I have encountered a very striking example of this: Zimbabwe, 1982. Beautiful airport--but many of the lights didn't work (because they weren't replacing the tubes that burned out) and the carts didn't work (because the wheels needed oil.)

And looking deeper--the tsetse fly barrier hadn't been maintained and patrolled. (A pair of wildlife fences, any animal found within the zone was shot on sight.) Zimbabwe was within the tsetse zone but the trophy hunters of the 19th century had hunted anything that could host the tsetse fly (not that they were intentionally doing so) and ended up extirpating it. I have seen no followup on this but I would presume it's now like the rest of the tsetse zone--no western livestock. (It's not the tsetse fly itself, but the disease it carries.)
 
Yet it remains that there are limits to growth. That perpetual growth is an illusion.
arguing for perpetual growth? Yes, there's a good chance we'll never have the technology to expand our species beyond the Local Group of galaxies, which means we're forever limited to the resources of two or three trillion star systems. But whose theories require us to get more than that?

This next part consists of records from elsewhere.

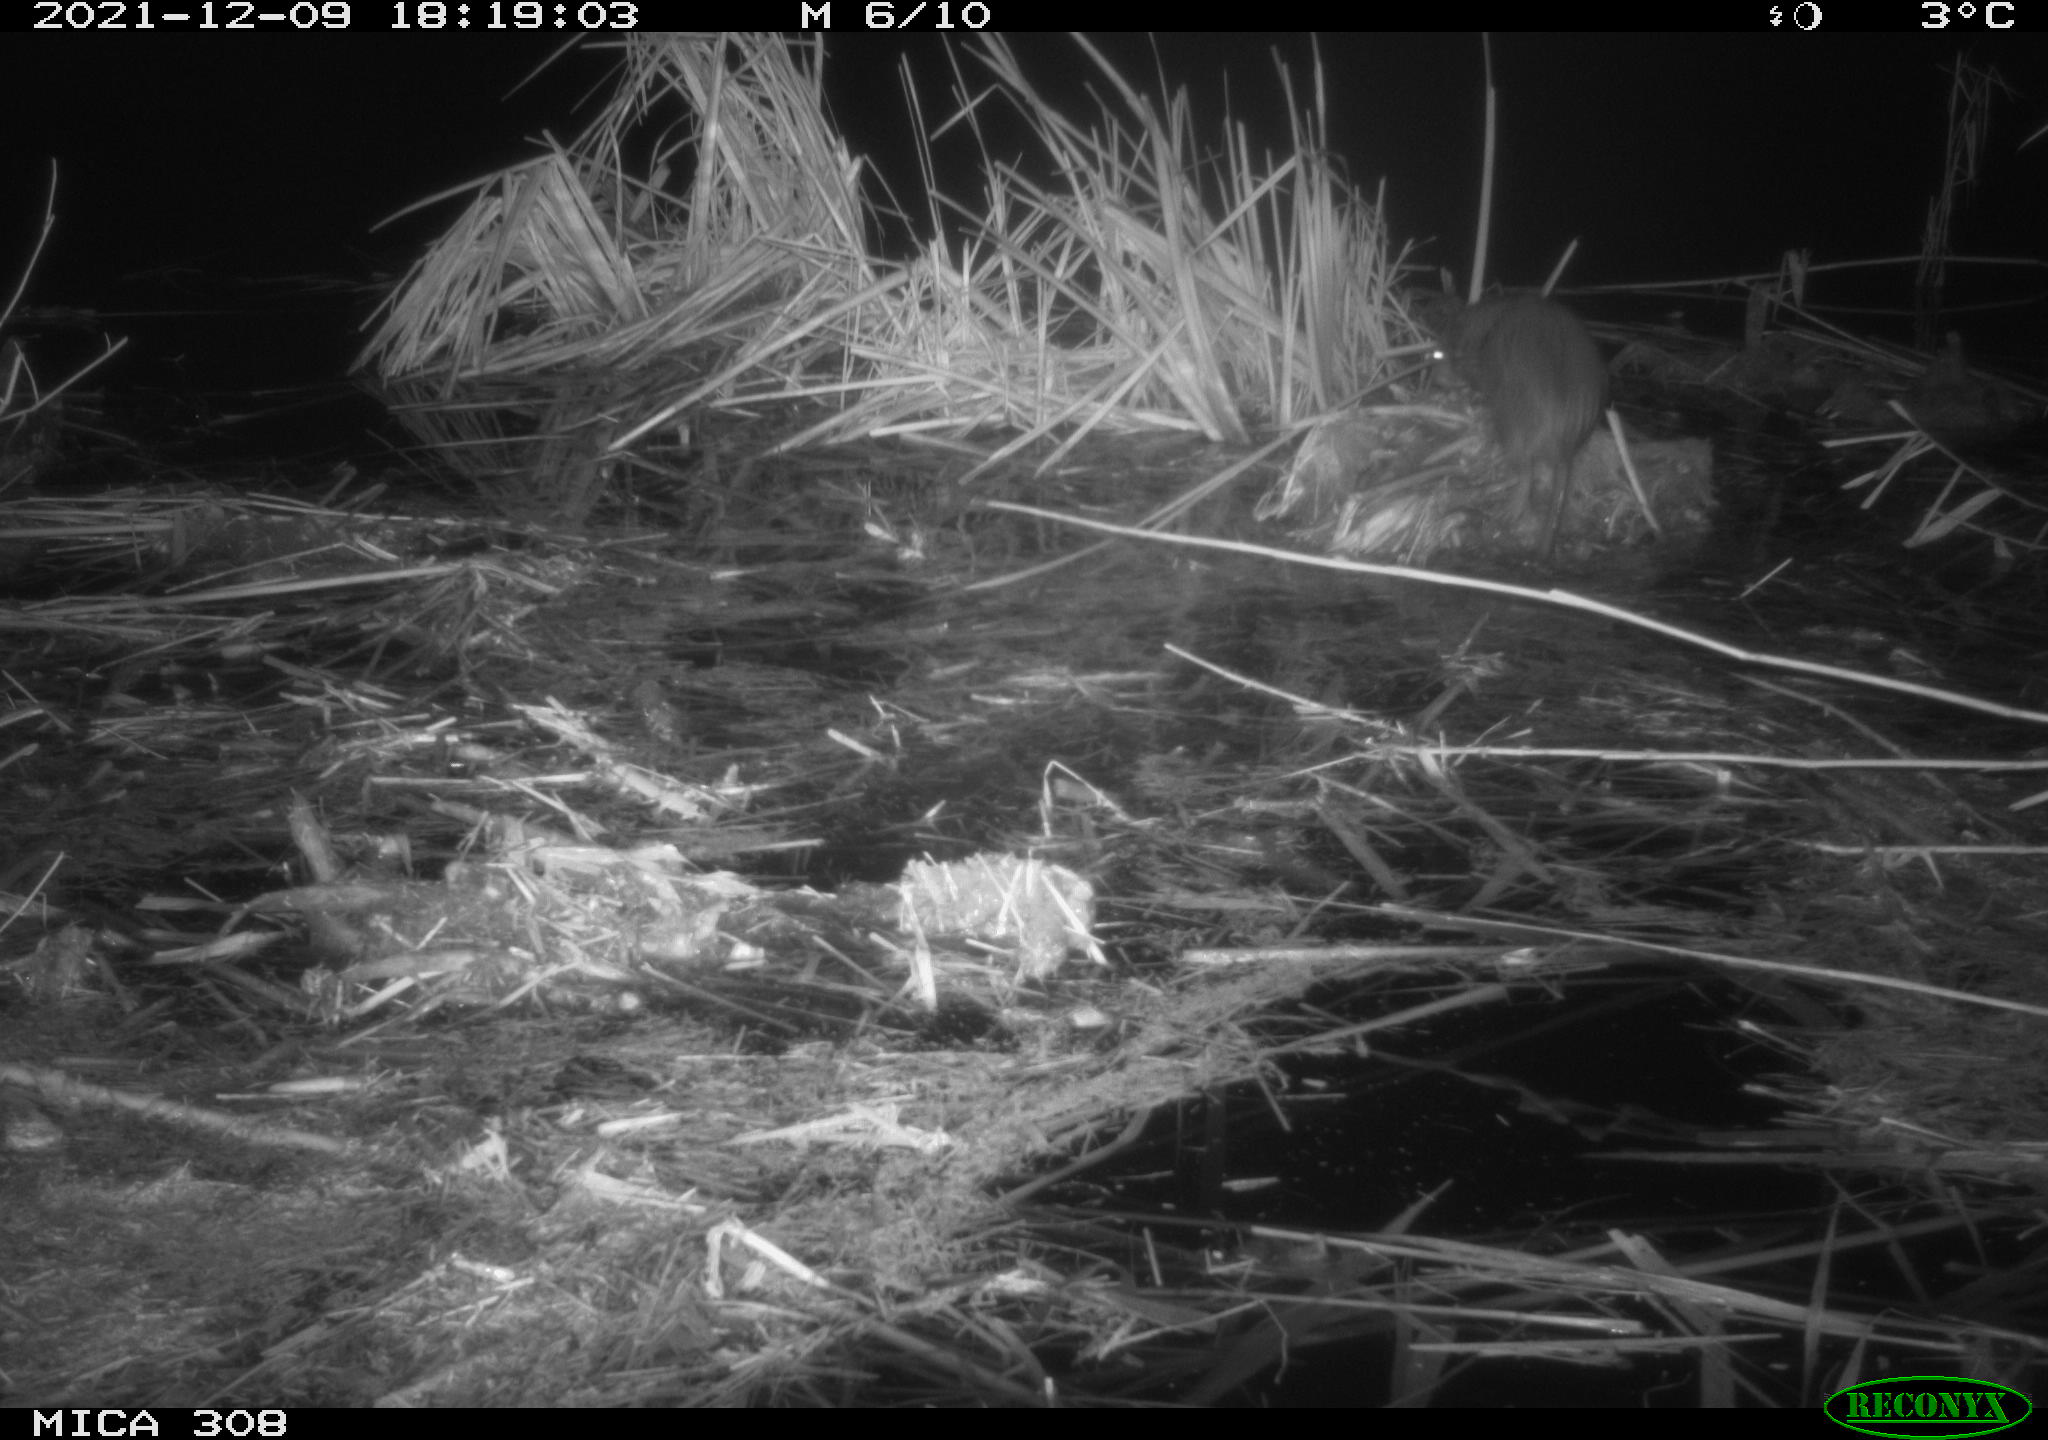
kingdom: Animalia
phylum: Chordata
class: Mammalia
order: Rodentia
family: Cricetidae
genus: Ondatra
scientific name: Ondatra zibethicus
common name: Muskrat
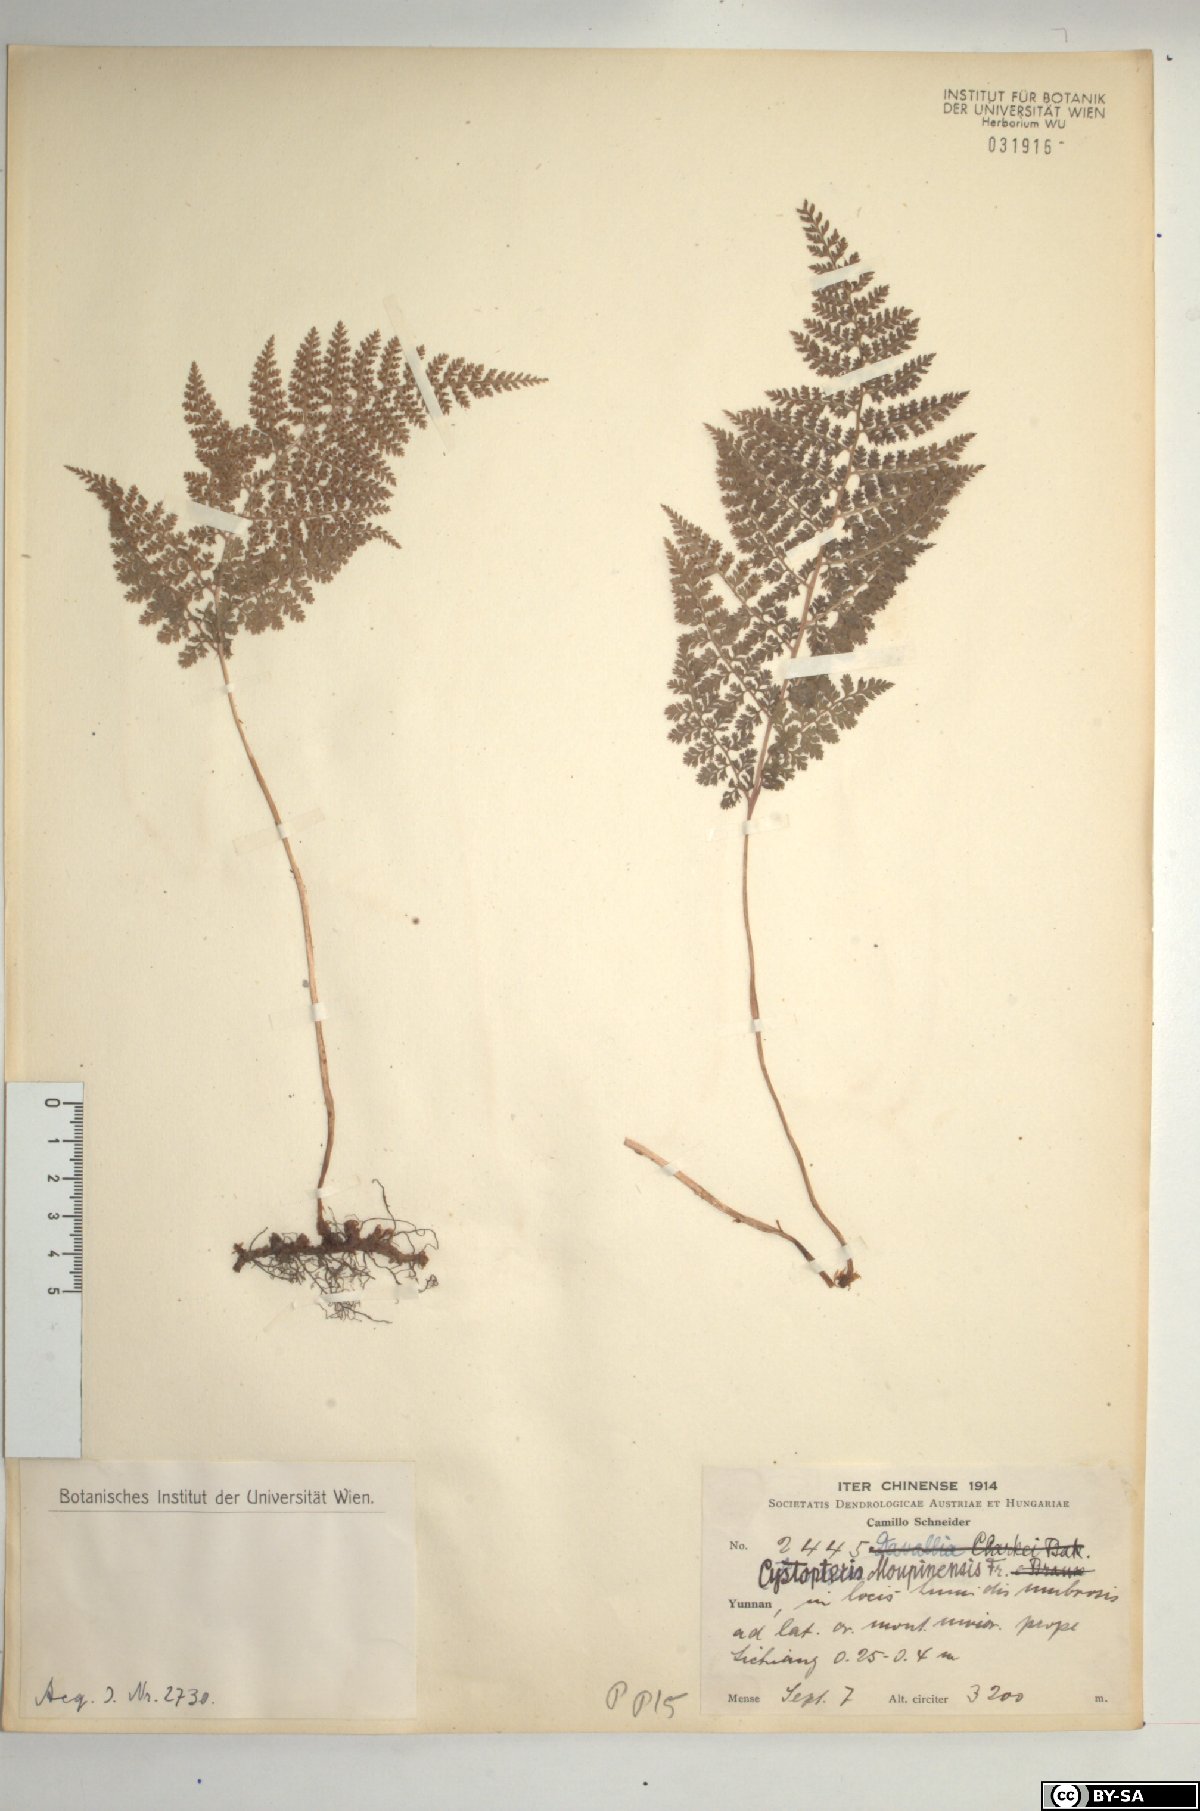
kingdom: Plantae
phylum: Tracheophyta
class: Polypodiopsida
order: Polypodiales
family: Cystopteridaceae
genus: Cystopteris
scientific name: Cystopteris moupinensis
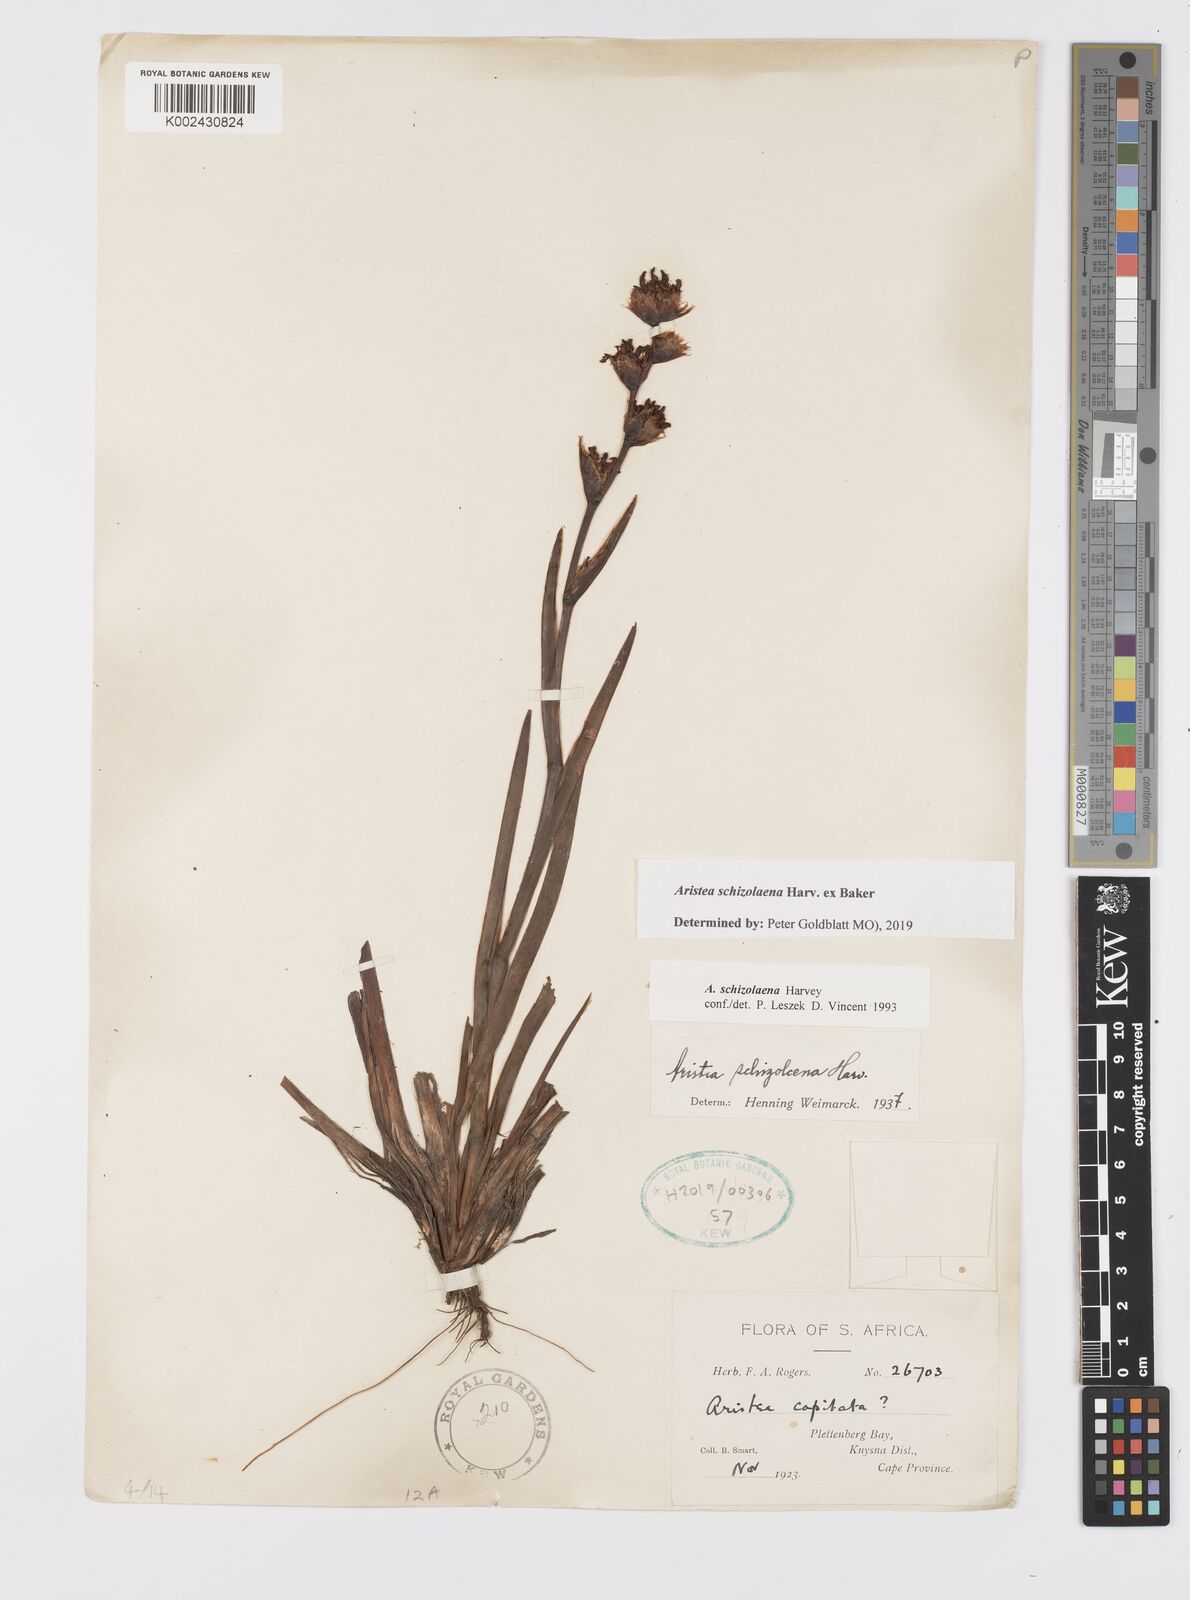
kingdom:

Our politicians and economists tend get quite agitated whenever the economy slows down, yet alone stabilizes. The solution? Boost immigration to stimulate the economy.
Politicians, meh. They tend to be Ponzi scheme artists with a professional incentive to kick cans down roads. If you heard economists arguing we need immigration in order to expand the economy, were they in the pay of politicians?

So, expanding off earth may not address the problems we have on earth,
True that. Expanding off earth is extinction insurance; it's not a recipe for allowing population growth rates permanently above 0.0%.

given an economy that appears to demand perpetual growth.
Economies don't demand; people demand. It's perfectly rational for us all to want perpetual improvement in standard of living; the way to get it is to perpetually work smarter, not perpetually apply more people to the task.